» **Brief**: Return every line of the material below that contains the string "cover", matching case exactly.
## BEGIN Dataset extract
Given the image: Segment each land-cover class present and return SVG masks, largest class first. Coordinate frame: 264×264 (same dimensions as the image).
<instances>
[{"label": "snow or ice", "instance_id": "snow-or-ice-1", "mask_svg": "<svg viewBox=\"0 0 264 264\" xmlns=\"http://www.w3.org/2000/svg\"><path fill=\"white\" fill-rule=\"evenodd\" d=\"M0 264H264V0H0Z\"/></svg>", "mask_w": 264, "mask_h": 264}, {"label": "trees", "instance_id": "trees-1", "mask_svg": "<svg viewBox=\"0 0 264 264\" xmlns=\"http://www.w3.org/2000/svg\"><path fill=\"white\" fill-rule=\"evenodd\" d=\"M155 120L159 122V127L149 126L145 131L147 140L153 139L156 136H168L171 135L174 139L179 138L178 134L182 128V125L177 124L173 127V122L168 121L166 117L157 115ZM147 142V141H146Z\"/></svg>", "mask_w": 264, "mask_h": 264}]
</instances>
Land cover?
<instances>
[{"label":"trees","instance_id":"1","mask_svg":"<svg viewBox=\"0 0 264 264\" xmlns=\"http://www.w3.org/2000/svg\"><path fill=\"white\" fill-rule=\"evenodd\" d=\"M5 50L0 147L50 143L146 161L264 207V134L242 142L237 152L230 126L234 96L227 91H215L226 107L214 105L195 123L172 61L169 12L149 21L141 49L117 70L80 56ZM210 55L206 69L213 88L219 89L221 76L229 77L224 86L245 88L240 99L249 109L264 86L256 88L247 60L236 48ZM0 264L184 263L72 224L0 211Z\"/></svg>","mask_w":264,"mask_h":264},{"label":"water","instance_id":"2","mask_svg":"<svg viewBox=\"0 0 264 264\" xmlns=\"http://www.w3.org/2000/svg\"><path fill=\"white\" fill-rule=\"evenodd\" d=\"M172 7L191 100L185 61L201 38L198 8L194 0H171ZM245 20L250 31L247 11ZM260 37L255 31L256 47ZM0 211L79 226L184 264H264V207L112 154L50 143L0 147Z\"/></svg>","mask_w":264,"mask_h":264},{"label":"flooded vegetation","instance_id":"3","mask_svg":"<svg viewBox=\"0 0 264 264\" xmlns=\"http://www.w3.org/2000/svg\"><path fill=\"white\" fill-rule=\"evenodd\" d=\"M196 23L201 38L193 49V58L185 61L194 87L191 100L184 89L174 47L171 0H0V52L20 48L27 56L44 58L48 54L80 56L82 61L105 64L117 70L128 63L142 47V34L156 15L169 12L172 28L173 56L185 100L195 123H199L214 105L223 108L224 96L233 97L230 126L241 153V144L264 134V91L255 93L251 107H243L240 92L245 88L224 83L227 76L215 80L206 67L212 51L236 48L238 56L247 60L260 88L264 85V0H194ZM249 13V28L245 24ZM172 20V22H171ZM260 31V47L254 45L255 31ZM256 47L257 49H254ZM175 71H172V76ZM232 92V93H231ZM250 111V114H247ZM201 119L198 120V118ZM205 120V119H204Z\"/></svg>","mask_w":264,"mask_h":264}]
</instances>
## END Dataset extract
» **Right answer**:
Given the image: Segment each land-cover class present and return SVG masks, largest class first. Coordinate frame: 264×264 (same dimensions as the image).
Land cover?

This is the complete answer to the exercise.